A demon named Valak possesses a man and starts murdering clergy across 1950s Europe. Sister Irene leaves her convent to hunt it down one more time. The hallways are scarier than the screenplay.

The Nun II returns to the Conjuring Universe in 1956 France. A demon named Valak is killing clergy across Europe and leaving scorched bodies in churches. Sister Irene leaves her convent to track it to a boarding school where the possession from the first film has found a new host. The film knows how to construct a haunted corridor and a slow reveal in candlelight. It has far less idea what to do with the space between those moments. This is a franchise installment assembled from set pieces in search of a reason to connect them.

Taissa Farmiga plays Sister Irene as a woman who treats faith as labor rather than comfort. She grounds the supernatural machinery by reacting to it like a person doing a difficult job. Storm Reid plays Sister Debra with a skepticism that the script raises and then abandons. Jonas Bloquet returns as Maurice and carries the film’s only real stakes as the man the demon wears. Katelyn Rose Downey plays Sophie, the schoolgirl caught in the haunting, with a watchfulness the camera uses well. Bonnie Aarons appears as Valak in flashes that work best when she stays in shadow.

Michael Chaves directs with a clear eye for the single sustained image. The standout is a sequence at a magazine kiosk where a demonic face assembles itself from torn pages while Irene watches. The practical construction of that moment gives it a weight that digital effects would drain away. The screenplay by Ian B. Goldberg, Richard Naing, and Akela Cooper, from Cooper’s story, stacks lore and exposition where tension belongs. Chaves can stage a scare. He cannot fix a script that explains its mythology instead of haunting you with it.

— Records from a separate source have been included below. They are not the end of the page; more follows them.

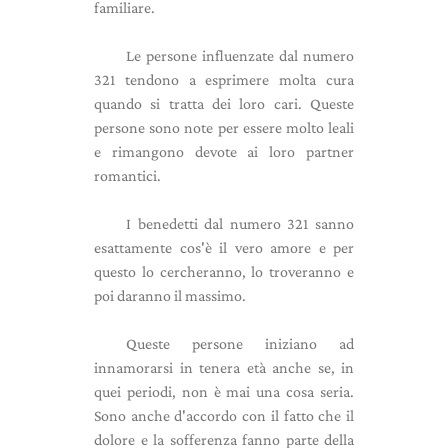
familiare.
Le persone influenzate dal numero
321 tendono a esprimere molta cura
quando si tratta dei loro cari. Queste
persone sono note per essere molto leali
e rimangono devote ai loro partner
romantici.
I benedetti dal numero 321 sanno
esattamente cos'è il vero amore e per
questo lo cercheranno, lo troveranno e
poi daranno il massimo.
Queste persone iniziano ad
innamorarsi in tenera età anche se, in
quei periodi, non è mai una cosa seria.
Sono anche d'accordo con il fatto che il
dolore e la sofferenza fanno parte della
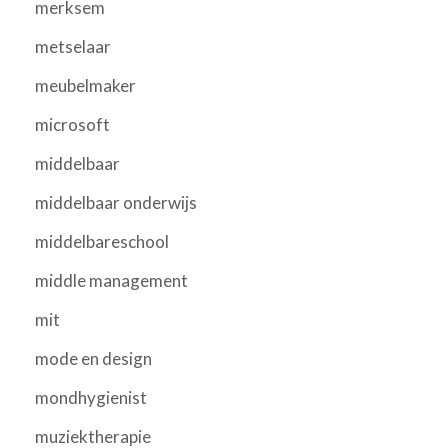
merksem
metselaar
meubelmaker
microsoft
middelbaar
middelbaar onderwijs
middelbareschool
middle management
mit
mode en design
mondhygienist
muziektherapie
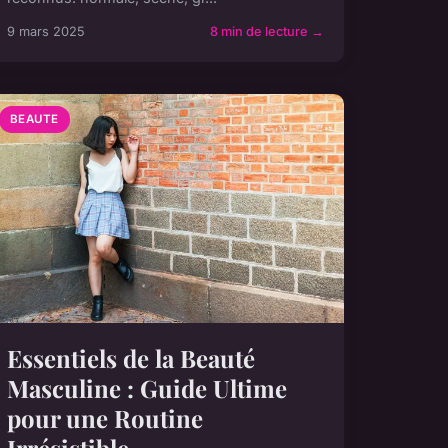
9 mars 2025
8 min de lecture →
BEAUTE
Essentiels de la Beauté
Masculine : Guide Ultime
pour une Routine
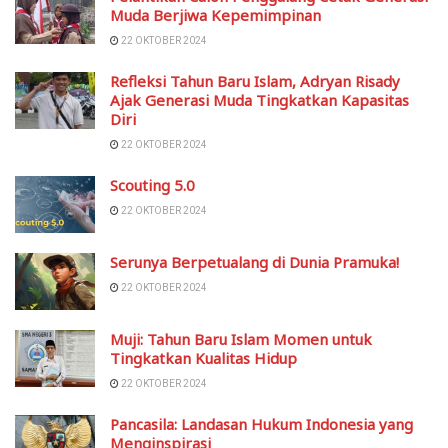
Muda Berjiwa Kepemimpinan
22 OKTOBER 2024
Refleksi Tahun Baru Islam, Adryan Risady
Ajak Generasi Muda Tingkatkan Kapasitas
Diri
22 OKTOBER 2024
Scouting 5.0
22 OKTOBER 2024
Serunya Berpetualang di Dunia Pramuka!
22 OKTOBER 2024
Muji: Tahun Baru Islam Momen untuk
Tingkatkan Kualitas Hidup
22 OKTOBER 2024
Pancasila: Landasan Hukum Indonesia yang
Menginspirasi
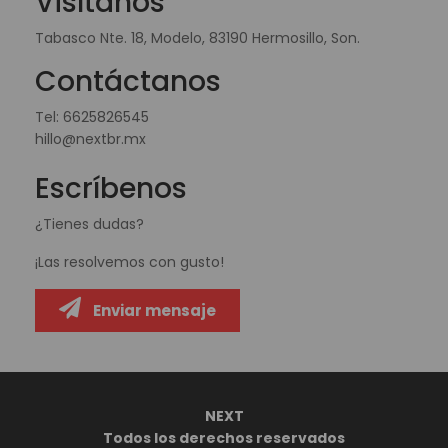
Visítanos
Tabasco Nte. 18, Modelo, 83190 Hermosillo, Son.
Contáctanos
Tel:
6625826545
hillo@nextbr.mx
Escríbenos
¿Tienes dudas?
¡Las resolvemos con gusto!
Enviar mensaje
NEXT
Todos los derechos reservados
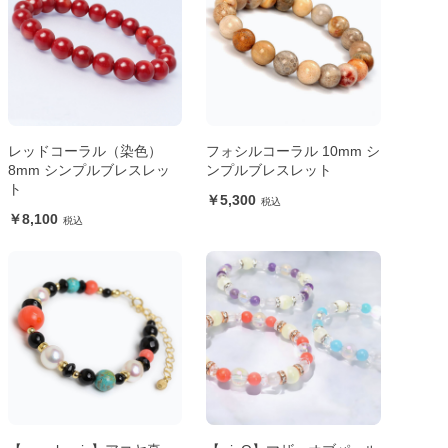
レッドコーラル（染色）
フォシルコーラル 10mm シ
8mm シンプルブレスレッ
ンプルブレスレット
ト
5,300
8,100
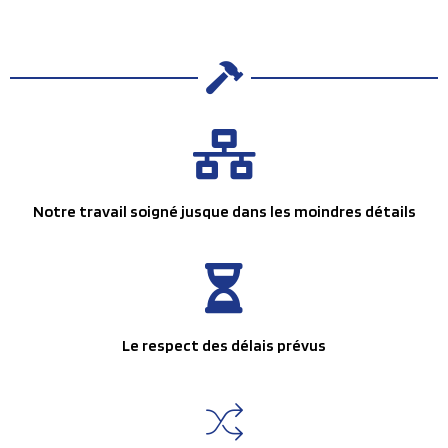
Notre travail soigné jusque dans les moindres détails
Le respect des délais prévus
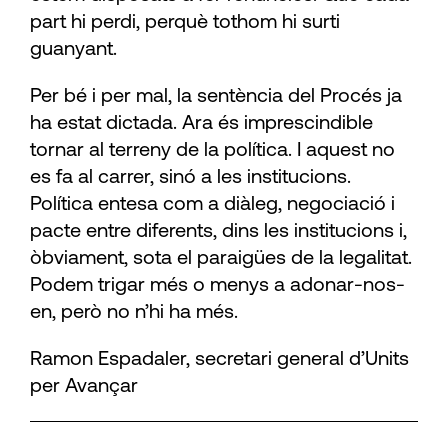
part hi perdi, perquè tothom hi surti
guanyant.
Per bé i per mal, la sentència del Procés ja
ha estat dictada. Ara és imprescindible
tornar al terreny de la política. I aquest no
es fa al carrer, sinó a les institucions.
Política entesa com a diàleg, negociació i
pacte entre diferents, dins les institucions i,
òbviament, sota el paraigües de la legalitat.
Podem trigar més o menys a adonar-nos-
en, però no n’hi ha més.
Ramon Espadaler, secretari general d’Units
per Avançar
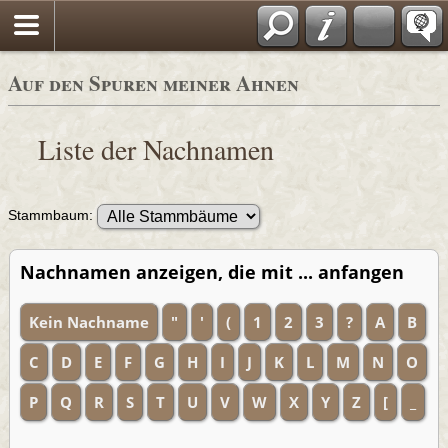
Auf den Spuren meiner Ahnen
Liste der Nachnamen
Stammbaum:
Nachnamen anzeigen, die mit ... anfangen
Kein Nachname
"
'
(
1
2
3
?
A
B
C
D
E
F
G
H
I
J
K
L
M
N
O
P
Q
R
S
T
U
V
W
X
Y
Z
[
_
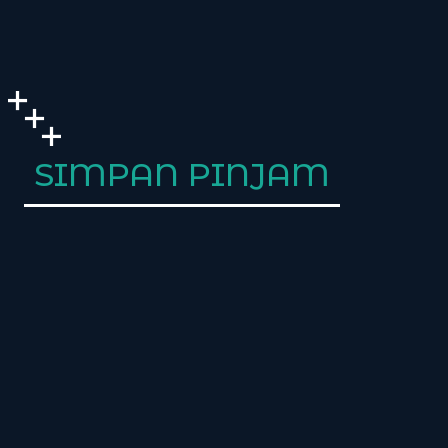
SIMPAN PINJAM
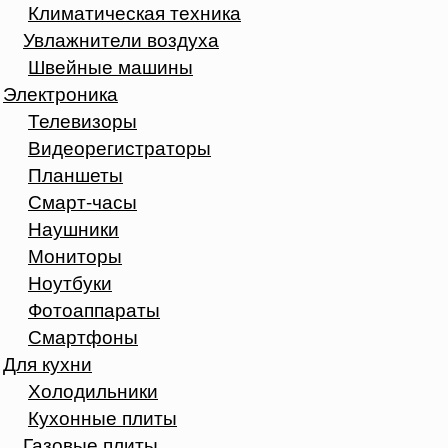
Климатическая техника
Увлажнители воздуха
Швейные машины
Электроника
Телевизоры
Видеорегистраторы
Планшеты
Смарт-часы
Наушники
Мониторы
Ноутбуки
Фотоаппараты
Смартфоны
Для кухни
Холодильники
Кухонные плиты
Газовые плиты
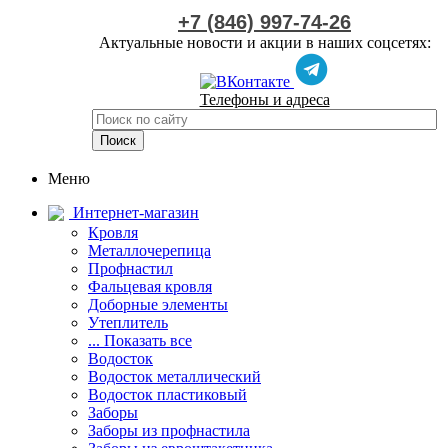
+7 (846) 997-74-26
Актуальные новости и акции в наших соцсетях:
Телефоны и адреса
Меню
Интернет-магазин
Кровля
Металлочерепица
Профнастил
Фальцевая кровля
Доборные элементы
Утеплитель
... Показать все
Водосток
Водосток металлический
Водосток пластиковый
Заборы
Заборы из профнастила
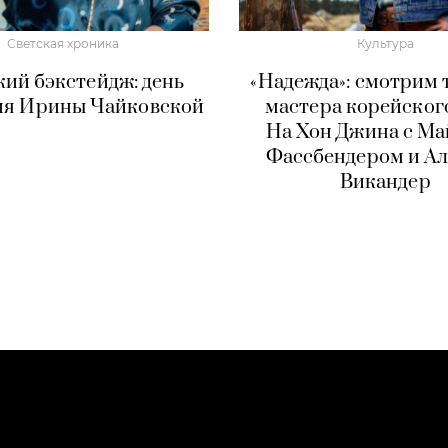
Светская хроника
Культура
кий бэкстейдж: день
«Надежда»: смотрим 
ия Ирины Чайковской
мастера корейског
На Хон Джина с М
Фассбендером и А
Викандер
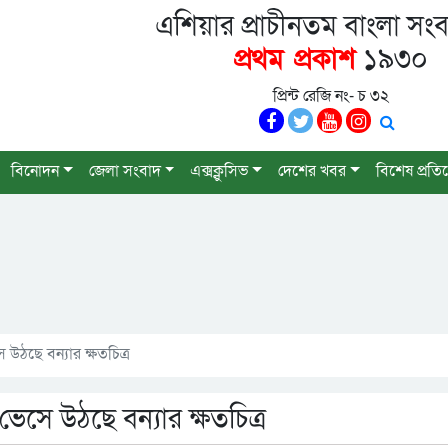
এশিয়ার প্রাচীনতম বাংলা সংব
প্রথম প্রকাশ
১৯৩০
প্রিন্ট রেজি নং- চ ৩২
বিনোদন
জেলা সংবাদ
এক্সক্লুসিভ
দেশের খবর
বিশেষ প্রতি
উঠছে বন্যার ক্ষতচিত্র
েসে উঠছে বন্যার ক্ষতচিত্র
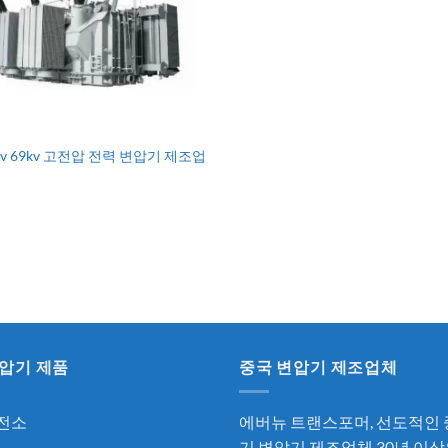
6kv 69kv 고전압 전력 변압기 제조업
압기 제품
중국 변압기 제조업체
전소
에버뉴 트랜스포머, 선도적인
기 변압기 제조업체
30년 이상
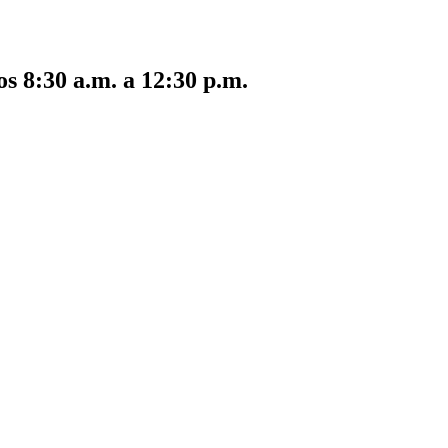
s 8:30 a.m. a 12:30 p.m.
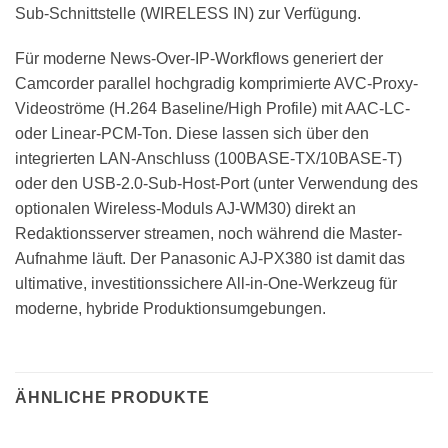
Sub-Schnittstelle (WIRELESS IN) zur Verfügung.
Für moderne News-Over-IP-Workflows generiert der
Camcorder parallel hochgradig komprimierte AVC-Proxy-
Videoströme (H.264 Baseline/High Profile) mit AAC-LC-
oder Linear-PCM-Ton. Diese lassen sich über den
integrierten LAN-Anschluss (100BASE-TX/10BASE-T)
oder den USB-2.0-Sub-Host-Port (unter Verwendung des
optionalen Wireless-Moduls AJ-WM30) direkt an
Redaktionsserver streamen, noch während die Master-
Aufnahme läuft. Der Panasonic AJ-PX380 ist damit das
ultimative, investitionssichere All-in-One-Werkzeug für
moderne, hybride Produktionsumgebungen.
ÄHNLICHE PRODUKTE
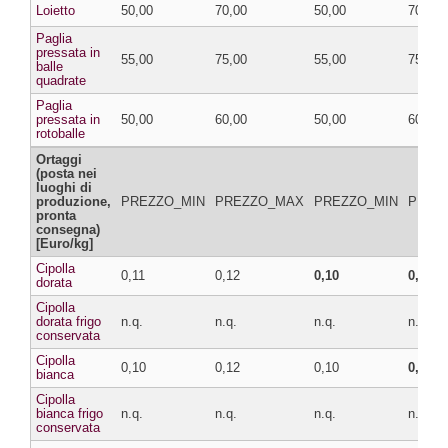
Loietto
50,00
70,00
50,00
70,00
Paglia
pressata in
55,00
75,00
55,00
75,00
balle
quadrate
Paglia
pressata in
50,00
60,00
50,00
60,00
rotoballe
Ortaggi
(posta nei
luoghi di
produzione,
PREZZO_MIN
PREZZO_MAX
PREZZO_MIN
PREZ
pronta
consegna)
[Euro/kg]
Cipolla
0,11
0,12
0,10
0,11
dorata
Cipolla
dorata frigo
n.q.
n.q.
n.q.
n.q.
conservata
Cipolla
0,10
0,12
0,10
0,11
bianca
Cipolla
bianca frigo
n.q.
n.q.
n.q.
n.q.
conservata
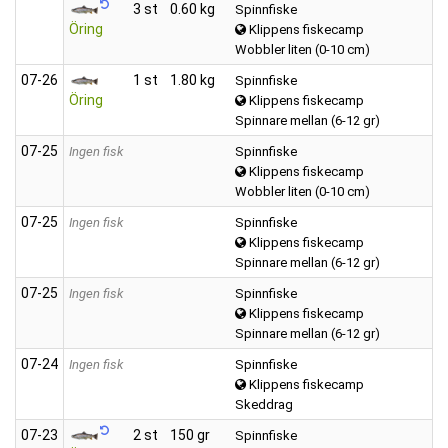
3 st
0.60 kg
Spinnfiske
Öring
Klippens fiskecamp
Wobbler liten (0-10 cm)
07‑26
1 st
1.80 kg
Spinnfiske
Öring
Klippens fiskecamp
Spinnare mellan (6-12 gr)
07‑25
Ingen fisk
Spinnfiske
Klippens fiskecamp
Wobbler liten (0-10 cm)
07‑25
Ingen fisk
Spinnfiske
Klippens fiskecamp
Spinnare mellan (6-12 gr)
07‑25
Ingen fisk
Spinnfiske
Klippens fiskecamp
Spinnare mellan (6-12 gr)
07‑24
Ingen fisk
Spinnfiske
Klippens fiskecamp
Skeddrag
07‑23
2 st
150 gr
Spinnfiske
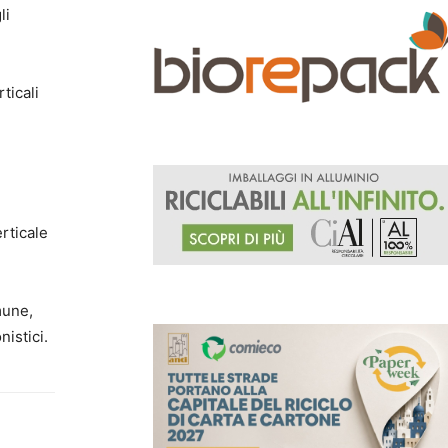
li
rticali
rticale
mune,
nistici.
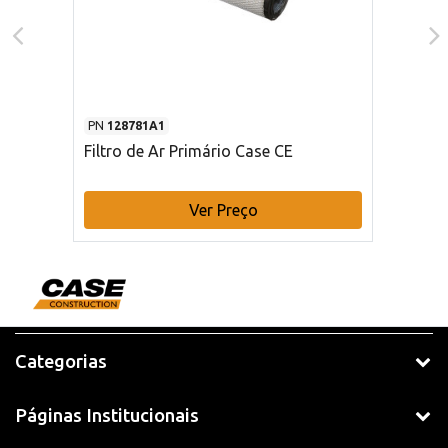
PN
128781A1
Filtro de Ar Primário Case CE
Ver Preço
Categorias
Páginas Institucionais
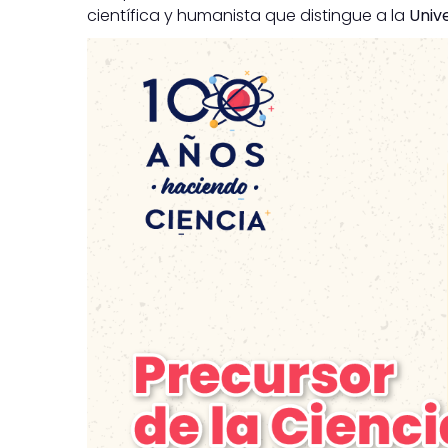
científica y humanista que distingue a la
Univ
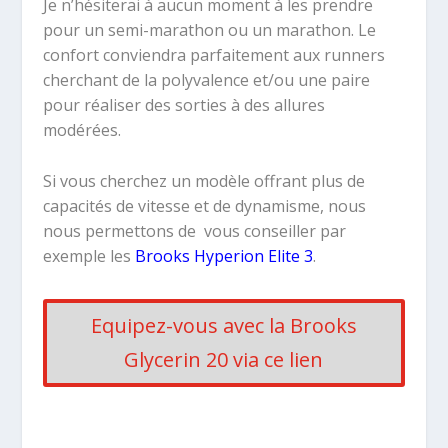
Je n’hésiterai à aucun moment à les prendre
pour un semi-marathon ou un marathon. Le
confort conviendra parfaitement aux runners
cherchant de la polyvalence et/ou une paire
pour réaliser des sorties à des allures
modérées.
Si vous cherchez
un modèle offrant plus de
capacités
de vitesse et de dynamisme,
nous
nous permettons de
vous conseiller par
exemple
les
Brooks Hyperion Elite 3
.
Equipez-vous avec la Brooks
Glycerin 20 via ce lien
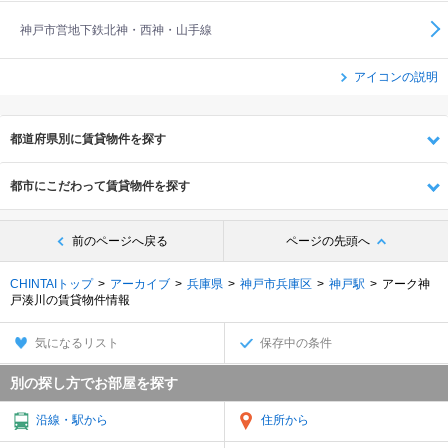
神戸市営地下鉄北神・西神・山手線
アイコンの説明
都道府県別に賃貸物件を探す
都市にこだわって賃貸物件を探す
前のページへ戻る
ページの先頭へ
CHINTAIトップ
アーカイブ
兵庫県
神戸市兵庫区
神戸駅
アーク神
戸湊川の賃貸物件情報
気になるリスト
保存中の条件
別の探し方でお部屋を探す
沿線・駅から
住所から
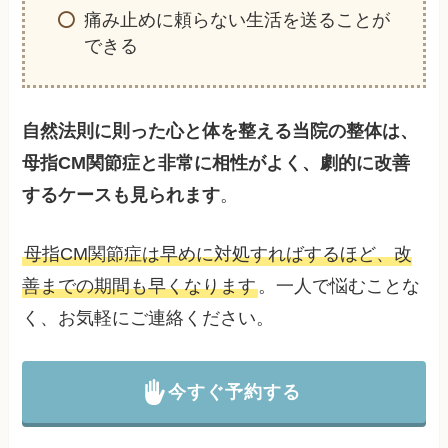
痛み止めに頼らない生活を送ることが
できる
自然法則に則った心と体を整える当院の整体は、
母指CM関節症と非常に相性がよく、劇的に改善
するケースも見られます
。
母指CM関節症は早めに対処すればするほど、改
善までの期間も早くなります
。一人で悩むことな
く、お気軽にご連絡ください。
今すぐ予約する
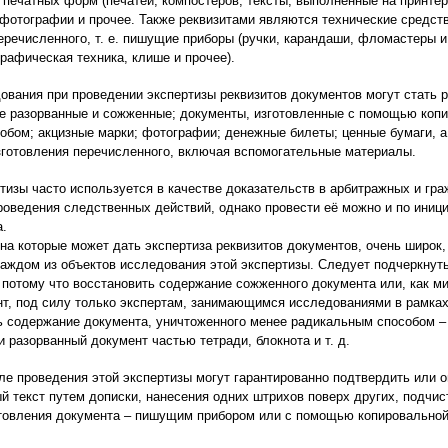
 печатных форм (печатей, компостеров, тексты, выполненные на принтер
 фотографии и прочее. Также реквизитами являются технические средст
еречисленного, т. е. пишущие приборы (ручки, карандаши, фломастеры и
рафическая техника, клише и прочее).
ования при проведении экспертизы реквизитов документов могут стать
ле разорванные и сожженные; документы, изготовленные с помощью копи
бом; акцизные марки; фотографии; денежные билеты; ценные бумаги, а 
зготовления перечисленного, включая вспомогательные материалы.
тизы часто используется в качестве доказательств в арбитражных и гр
роведения следственных действий, однако провести её можно и по иниц
а.
 на которые может дать экспертиза реквизитов документов, очень широк,
аждом из объектов исследования этой экспертизы. Следует подчеркнуть,
 потому что восстановить содержание сожженного документа или, как ми
нт, под силу только экспертам, занимающимся исследованиями в рамках
ь содержание документа, уничтоженного менее радикальным способом – 
и разорванный документ частью тетради, блокнота и т. д.
е проведения этой экспертизы могут гарантированно подтвердить или о
й текст путем дописки, нанесения одних штрихов поверх других, подчис
товления документа – пишущим прибором или с помощью копировальной 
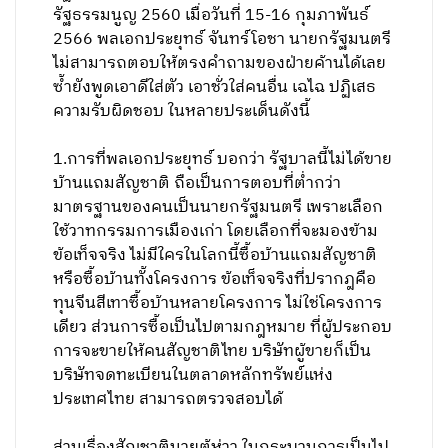
รัฐธรรมนูญ 2560​ เมื่อวันที่​ 15-16 กุมภาพันธ์​
2566 พลเอกประยุทธ์ จันทร์โอชา นายกรัฐมนตรี
ไม่สามารถตอบให้ตรงคำถามของฝ่ายค้านได้เลย
ซ้ำยังพูดเอาดีใส่ตัว เอาชั่วใส่คนอื่น เฉไฉ ปฏิเสธ
ความรับผิดชอบ ในหลายประเด็นดังนี้
1.การที่พลเอกประยุทธ์ บอกว่า รัฐบาลนี้ไม่ได้ขาย
บ้านแถมสัญชาติ ถือเป็นการตอบที่ต่ำกว่า
มาตรฐานของคนเป็นนายกรัฐมนตรี เพราะเลือก
ใช้วาทกรรมการเมืองเก่า โดยเลือกที่จะมองข้าม
ข้อเท็จจริง ไม่มีใครในโลกนี้ซื้อบ้านแถมสัญชาติ
หรือซื้อบ้านทั้งโครงการ ข้อเท็จจริงที่ปรากฎคือ
ทุนจีนสีเทาซื้อบ้านหลายโครงการ ไม่ใช่โครงการ
เดียว ส่วนการซื้อเป็นไปตามกฎหมาย ที่ผู้ประกอบ
การจะขายให้คนสัญชาติไทย บริษัทผู้ขายก็เป็น
บริษัทจดทะเบียนในตลาดหลักทรัพย์แห่ง
ประเทศไทย สามารถตรวจสอบได้
ส่วนเรื่องสัญชาตินายตู้ห่าว ในกระบวนการเป็นไป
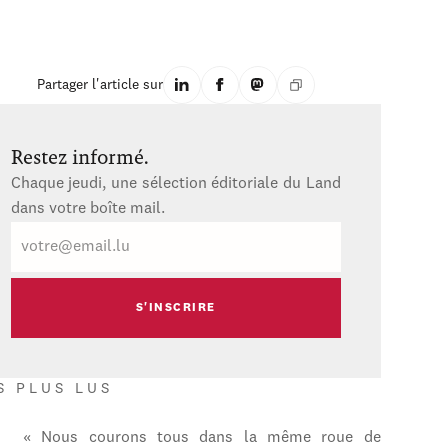
Partager l'article sur
Restez informé.
Chaque jeudi, une sélection éditoriale du Land
dans votre boîte mail.
E-
mail
S PLUS LUS
« Nous courons tous dans la même roue de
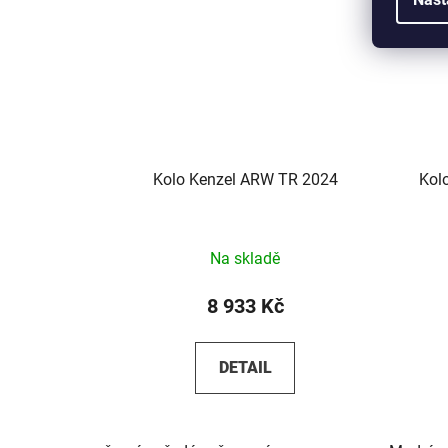
Kolo Kenzel ARW TR 2024
Kolo
Na skladě
8 933 Kč
DETAIL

The film hits its marks and never finds a pulse. The middle act sags under flashbacks and rules about how the demon can be stopped. Every jump scare arrives on schedule, lands exactly as designed, and leaves nothing behind. Farmiga and Bloquet give the material more conviction than it returns to them. The Nun II is a competent machine for delivering scares to people who already know they want them. It improves on the first film by clearing a low bar and stops there.